Extract –
Instead of taking the limelight herself, however, she hopes that it’s their particular business model that catches on with other business owners: the attention to quality ingredients, tradition and owners who value and support their employees and community. They have less than 20% turnover, and when the employees leave, typically it’s to go on to do something else that furthers their education or career.
“We want them to succeed,” Jimison said, “even if that means leaving us to go do it.”
Given her background, it’s not surprising that most of her employees are artists supporting their crafts by waiting tables. This is her crowd, she said, and where she feels most comfortable.
“We also believe in promoting them within our company,” she said, which means taking the time to train them to do specialized tasks and paying for them to learn more about their products, beers and wines.

Material provided –

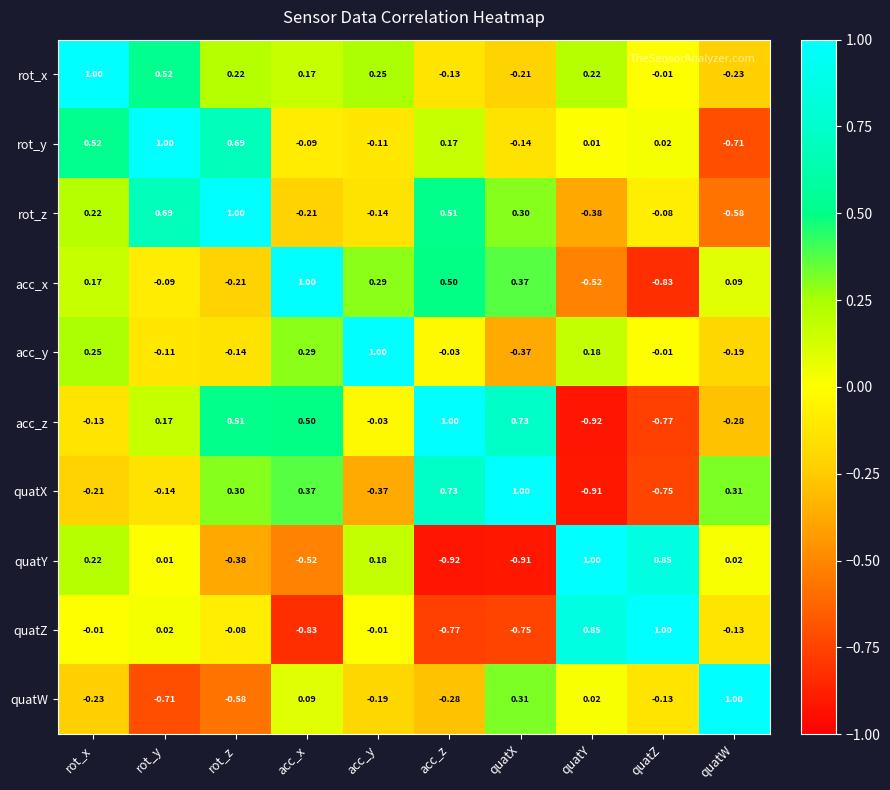

Which category has the highest value in the acc_z series?

acc_z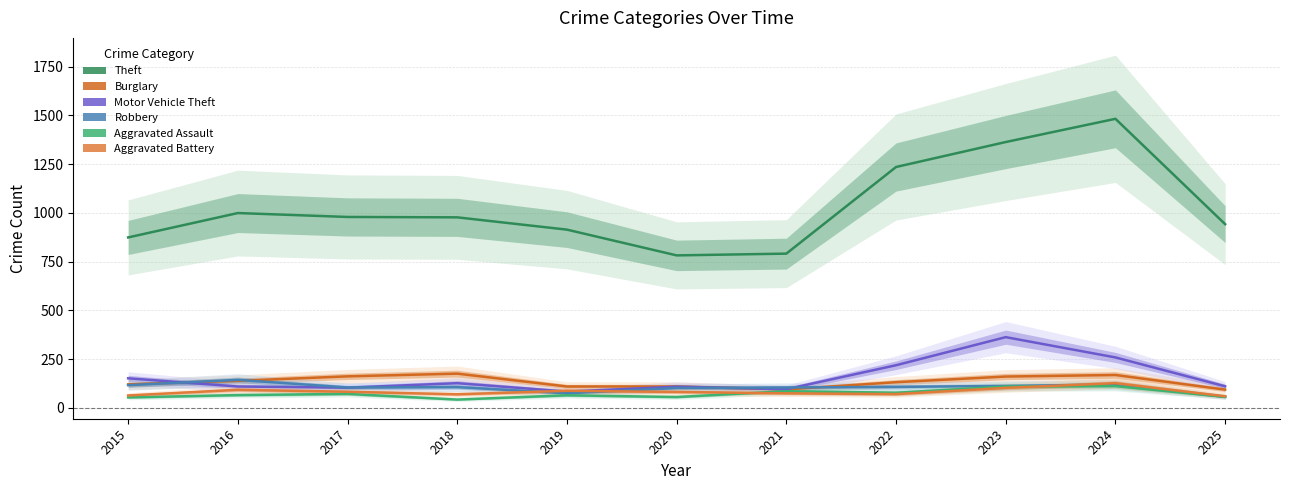

Which series changed the most between 2017 and 2020?

Theft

Problems and tasks –
(1) Write out the passage about Jimison's business from "Instead of taking" up to and including "education or career.".
(2) Using the passage about Jimison's business, explain in one to three sentences why employees typically leave and how Jimison regards their departure.
(3) Give what follows in the passage about Jimison's business, continuing from the point at which it stops.
The lines above are separate material and are unrelated to the passage about Jimison's business.

Results –
(1)
Instead of taking the limelight herself, however, she hopes that it’s their particular business model that catches on with other business owners: the attention to quality ingredients, tradition and owners who value and support their employees and community. They have less than 20% turnover, and when the employees leave, typically it’s to go on to do something else that furthers their education or career.

(2) When employees leave, it is typically to do something else that furthers their education or career. Jimison accepts this because she wants them to succeed, even if that means leaving to do so.

(3)
In coming months, she also plans to add pasta to the menu, after a trip the couple took last year to Italy, where they met some of their vendors, ate at top restaurants that literally brought tears to their eyes, and took cooking classes from renowned chef Massimo Bottura, who taught Jimison to make pasta Italian-style. Because it would take 12 hours a day to roll out all that pasta, they bought a top-line Italian pasta maker to roll out their homemade dough.
Sometimes, there’s a compromise, but they try to stay as authentic to the traditions as possible and don’t mind investing in top-of-the-line machinery to augment their traditional tools.
Many Italians were surprised to hear that they still use a wood-burning oven at Pizza Carrello, as most have switched over to electric, something Jimison refuses to do.
“There’s such an art to it,” she said, “and I can’t ever imagine ever giving that up.”